■ Aim of the exercise ■
The word to find is "действия". State how many lines below contain it, giving only the number.

■ Source material ■
——
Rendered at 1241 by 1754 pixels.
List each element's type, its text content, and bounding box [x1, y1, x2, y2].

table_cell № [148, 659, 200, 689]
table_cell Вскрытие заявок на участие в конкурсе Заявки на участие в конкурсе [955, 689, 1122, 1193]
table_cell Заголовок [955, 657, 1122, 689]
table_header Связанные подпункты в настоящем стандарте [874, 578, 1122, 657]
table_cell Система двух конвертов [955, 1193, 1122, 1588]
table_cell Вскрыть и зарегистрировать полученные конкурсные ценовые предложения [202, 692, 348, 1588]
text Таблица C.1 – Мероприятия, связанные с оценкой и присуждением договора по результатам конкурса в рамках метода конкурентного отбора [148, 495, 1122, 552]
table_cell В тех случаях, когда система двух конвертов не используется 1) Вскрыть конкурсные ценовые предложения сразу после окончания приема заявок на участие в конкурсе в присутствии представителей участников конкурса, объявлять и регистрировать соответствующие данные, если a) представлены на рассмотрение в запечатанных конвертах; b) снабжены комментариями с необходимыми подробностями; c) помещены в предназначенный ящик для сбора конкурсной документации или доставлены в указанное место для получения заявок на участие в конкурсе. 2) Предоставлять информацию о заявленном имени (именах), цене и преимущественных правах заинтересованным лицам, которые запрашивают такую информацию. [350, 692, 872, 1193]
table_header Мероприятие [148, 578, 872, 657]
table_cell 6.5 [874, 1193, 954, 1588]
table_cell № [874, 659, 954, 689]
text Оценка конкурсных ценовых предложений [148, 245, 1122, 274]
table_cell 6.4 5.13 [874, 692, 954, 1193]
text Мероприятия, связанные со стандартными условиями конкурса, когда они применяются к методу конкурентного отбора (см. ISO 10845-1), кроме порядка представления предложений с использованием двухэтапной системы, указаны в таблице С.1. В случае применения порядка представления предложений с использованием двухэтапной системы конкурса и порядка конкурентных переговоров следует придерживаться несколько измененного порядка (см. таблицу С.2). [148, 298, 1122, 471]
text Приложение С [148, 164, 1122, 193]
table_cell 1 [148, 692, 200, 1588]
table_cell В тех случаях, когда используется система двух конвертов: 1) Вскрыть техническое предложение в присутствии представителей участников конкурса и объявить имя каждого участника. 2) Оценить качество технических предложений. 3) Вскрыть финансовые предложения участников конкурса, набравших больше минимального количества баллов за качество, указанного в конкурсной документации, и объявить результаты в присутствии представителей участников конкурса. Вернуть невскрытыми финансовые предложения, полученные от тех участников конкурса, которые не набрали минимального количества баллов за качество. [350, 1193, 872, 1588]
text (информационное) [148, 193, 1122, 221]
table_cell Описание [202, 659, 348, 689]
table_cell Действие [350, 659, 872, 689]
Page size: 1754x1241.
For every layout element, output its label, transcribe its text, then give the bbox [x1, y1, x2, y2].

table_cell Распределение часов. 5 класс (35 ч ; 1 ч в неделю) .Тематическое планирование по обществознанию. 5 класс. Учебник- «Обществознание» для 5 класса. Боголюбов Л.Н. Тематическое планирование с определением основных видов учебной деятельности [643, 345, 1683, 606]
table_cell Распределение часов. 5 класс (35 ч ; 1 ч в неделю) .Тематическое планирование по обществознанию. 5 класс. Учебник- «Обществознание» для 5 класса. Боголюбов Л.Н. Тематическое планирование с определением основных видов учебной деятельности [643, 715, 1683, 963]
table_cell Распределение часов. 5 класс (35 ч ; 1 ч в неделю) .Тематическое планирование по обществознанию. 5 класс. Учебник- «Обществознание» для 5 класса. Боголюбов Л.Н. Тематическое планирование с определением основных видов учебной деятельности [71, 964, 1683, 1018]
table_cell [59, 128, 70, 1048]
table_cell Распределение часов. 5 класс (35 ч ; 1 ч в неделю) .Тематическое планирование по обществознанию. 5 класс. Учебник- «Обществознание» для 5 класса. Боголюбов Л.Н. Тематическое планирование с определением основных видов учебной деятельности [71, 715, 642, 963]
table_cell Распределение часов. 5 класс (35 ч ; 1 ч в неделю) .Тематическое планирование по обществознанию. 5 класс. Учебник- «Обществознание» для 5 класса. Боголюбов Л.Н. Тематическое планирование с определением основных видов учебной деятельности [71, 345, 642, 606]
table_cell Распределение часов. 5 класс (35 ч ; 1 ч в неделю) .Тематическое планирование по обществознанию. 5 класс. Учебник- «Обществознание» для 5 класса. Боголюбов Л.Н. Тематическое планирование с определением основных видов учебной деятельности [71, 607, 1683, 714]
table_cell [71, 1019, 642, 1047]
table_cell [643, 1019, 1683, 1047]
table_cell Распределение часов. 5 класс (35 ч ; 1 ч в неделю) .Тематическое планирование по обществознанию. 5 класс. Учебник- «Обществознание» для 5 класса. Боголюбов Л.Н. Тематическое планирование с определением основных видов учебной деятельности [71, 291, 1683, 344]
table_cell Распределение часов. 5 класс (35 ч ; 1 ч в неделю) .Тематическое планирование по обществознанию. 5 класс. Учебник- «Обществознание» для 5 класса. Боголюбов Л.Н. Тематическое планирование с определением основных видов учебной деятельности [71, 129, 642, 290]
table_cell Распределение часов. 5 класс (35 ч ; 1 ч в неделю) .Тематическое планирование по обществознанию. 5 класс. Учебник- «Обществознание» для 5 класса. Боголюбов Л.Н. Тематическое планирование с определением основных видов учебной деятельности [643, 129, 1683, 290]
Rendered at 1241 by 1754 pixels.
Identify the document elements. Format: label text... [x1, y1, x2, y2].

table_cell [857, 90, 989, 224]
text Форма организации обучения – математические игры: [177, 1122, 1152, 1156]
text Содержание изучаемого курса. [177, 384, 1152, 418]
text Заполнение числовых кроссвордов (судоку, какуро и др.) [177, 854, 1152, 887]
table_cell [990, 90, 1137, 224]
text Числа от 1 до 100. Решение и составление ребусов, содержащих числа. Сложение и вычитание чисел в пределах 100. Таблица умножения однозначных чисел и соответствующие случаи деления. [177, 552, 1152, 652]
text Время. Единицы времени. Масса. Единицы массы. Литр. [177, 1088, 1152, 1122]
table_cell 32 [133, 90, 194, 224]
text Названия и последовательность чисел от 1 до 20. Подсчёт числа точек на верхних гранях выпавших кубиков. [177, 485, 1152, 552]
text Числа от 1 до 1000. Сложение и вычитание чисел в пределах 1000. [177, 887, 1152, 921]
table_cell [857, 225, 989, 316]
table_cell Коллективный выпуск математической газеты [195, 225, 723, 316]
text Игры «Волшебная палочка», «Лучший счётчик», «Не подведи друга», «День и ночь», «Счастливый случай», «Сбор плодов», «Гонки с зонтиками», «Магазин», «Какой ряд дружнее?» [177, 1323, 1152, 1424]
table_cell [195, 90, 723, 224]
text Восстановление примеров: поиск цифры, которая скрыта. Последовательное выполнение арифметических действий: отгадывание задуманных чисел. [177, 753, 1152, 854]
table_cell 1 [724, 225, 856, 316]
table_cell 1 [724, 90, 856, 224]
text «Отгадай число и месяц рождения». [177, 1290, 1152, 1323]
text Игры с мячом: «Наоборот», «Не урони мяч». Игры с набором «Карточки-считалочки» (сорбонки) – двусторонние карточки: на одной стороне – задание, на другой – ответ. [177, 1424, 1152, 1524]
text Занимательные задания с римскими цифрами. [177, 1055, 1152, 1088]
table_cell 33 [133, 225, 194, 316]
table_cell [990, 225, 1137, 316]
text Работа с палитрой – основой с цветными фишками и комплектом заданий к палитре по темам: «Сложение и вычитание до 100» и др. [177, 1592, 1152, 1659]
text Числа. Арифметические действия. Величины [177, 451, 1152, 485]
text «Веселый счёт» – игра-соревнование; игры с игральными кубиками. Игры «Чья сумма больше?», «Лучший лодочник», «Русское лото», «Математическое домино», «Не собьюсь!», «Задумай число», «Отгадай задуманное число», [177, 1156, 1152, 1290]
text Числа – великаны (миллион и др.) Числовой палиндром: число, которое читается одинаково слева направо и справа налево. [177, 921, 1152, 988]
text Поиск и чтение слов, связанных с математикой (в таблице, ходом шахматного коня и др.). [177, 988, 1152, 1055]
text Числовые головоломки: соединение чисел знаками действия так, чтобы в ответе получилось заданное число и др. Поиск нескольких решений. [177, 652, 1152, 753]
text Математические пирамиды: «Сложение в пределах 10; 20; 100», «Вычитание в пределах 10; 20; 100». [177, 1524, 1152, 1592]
——
■ Reply to the exercise ■
2